U.S. Representative Lamar Smith would like to remind you that the Stop Online Piracy Act (SOPA) he helped architect is not dead yet. The House will continue marking up the proposed legislation in February, according to a press release. By the beginning of this week, the bill was considered by many to be as good as dead, given recent political developments, including a statement from the Obama Administration that condemned the more restrictive and controversial aspects of SOPA and related legislation.

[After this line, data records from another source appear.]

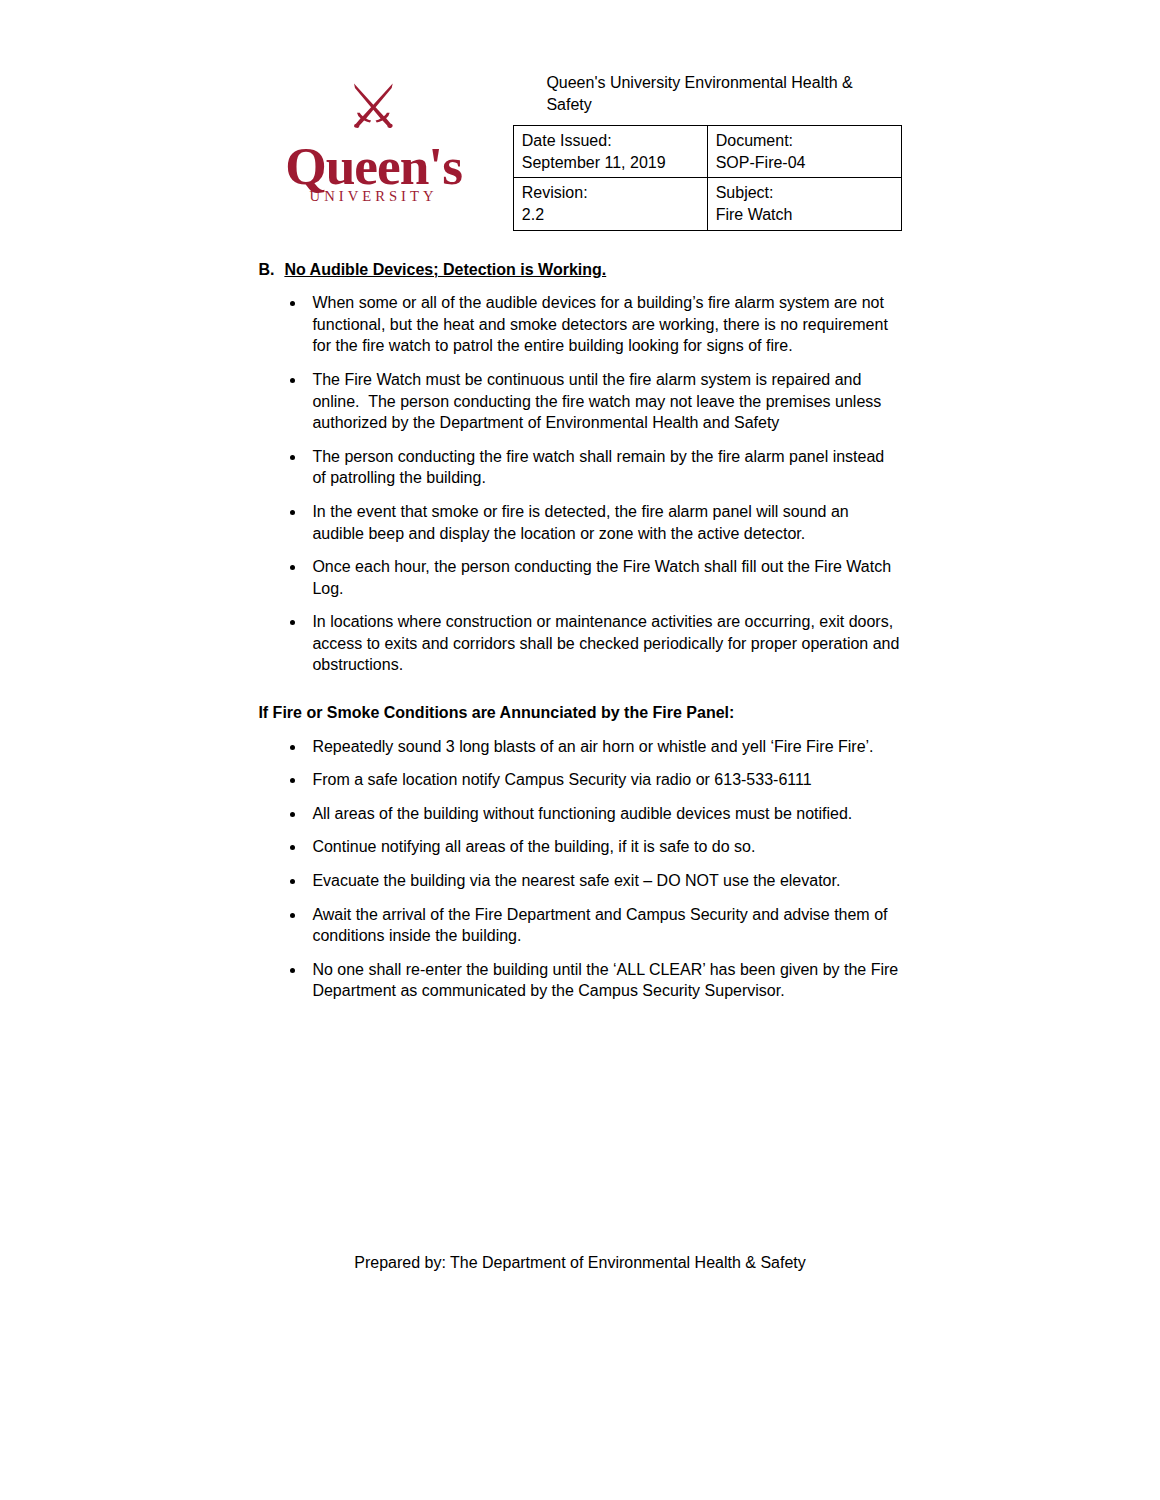⚔ Queen's UNIVERSITY
Queen's University Environmental Health & Safety
| Date Issued: September 11, 2019 | Document: SOP-Fire-04 |
| Revision: 2.2 | Subject: Fire Watch |
B. No Audible Devices; Detection is Working.
When some or all of the audible devices for a building’s fire alarm system are not functional, but the heat and smoke detectors are working, there is no requirement for the fire watch to patrol the entire building looking for signs of fire.
The Fire Watch must be continuous until the fire alarm system is repaired and online. The person conducting the fire watch may not leave the premises unless authorized by the Department of Environmental Health and Safety
The person conducting the fire watch shall remain by the fire alarm panel instead of patrolling the building.
In the event that smoke or fire is detected, the fire alarm panel will sound an audible beep and display the location or zone with the active detector.
Once each hour, the person conducting the Fire Watch shall fill out the Fire Watch Log.
In locations where construction or maintenance activities are occurring, exit doors, access to exits and corridors shall be checked periodically for proper operation and obstructions.
If Fire or Smoke Conditions are Annunciated by the Fire Panel:
Repeatedly sound 3 long blasts of an air horn or whistle and yell ‘Fire Fire Fire’.
From a safe location notify Campus Security via radio or 613-533-6111
All areas of the building without functioning audible devices must be notified.
Continue notifying all areas of the building, if it is safe to do so.
Evacuate the building via the nearest safe exit – DO NOT use the elevator.
Await the arrival of the Fire Department and Campus Security and advise them of conditions inside the building.
No one shall re-enter the building until the ‘ALL CLEAR’ has been given by the Fire Department as communicated by the Campus Security Supervisor.
Prepared by: The Department of Environmental Health & Safety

The news comes a matter of hours before the start of what is expected to be a widespread, Web-based protest against the anti-piracy legislation. Yesterday, Wikipedia founder Jimmy Wales made headlines by announcing that the enormous, user-generated encyclopedia will go dark tomorrow in protest of SOPA, joining Reddit, Mozilla, BoingBoing, all of the Cheezburger sites and others.

Today, the list of companies and organizations participating in the anti-SOPA protests grew to include such key players in the technology community as O'Reilly Media and Google. Rather than blacking out its services entirely, the search giant will simply add a link to its homepage highlighting its opposition to SOPA. It's not quite as dramatic as what Wikipedia and Reddit are doing, but given Google's daily reach, the move is likely to have a significant impact nonetheless.

All of this is the culmination of weeks of anti-SOPA sentiment and demonstrations that have been brewing across the Internet. What started as a Reddit-fueled PR campaign against GoDaddy and other SOPA supporters has turned into a much larger scale digital demonstration.

The bill was weakened somewhat over the weekend when Smith announced that the controversial DNS blocking provision would be shelved pending further research. SOPA would still force search engines to censor results and give the government the power to cut off funds to allegedly infringing websites.

It's true that SOPA as it was originally drafted will not likely see the light of the day, but today's announcement reminded those on both sides of the debate that it's far from over.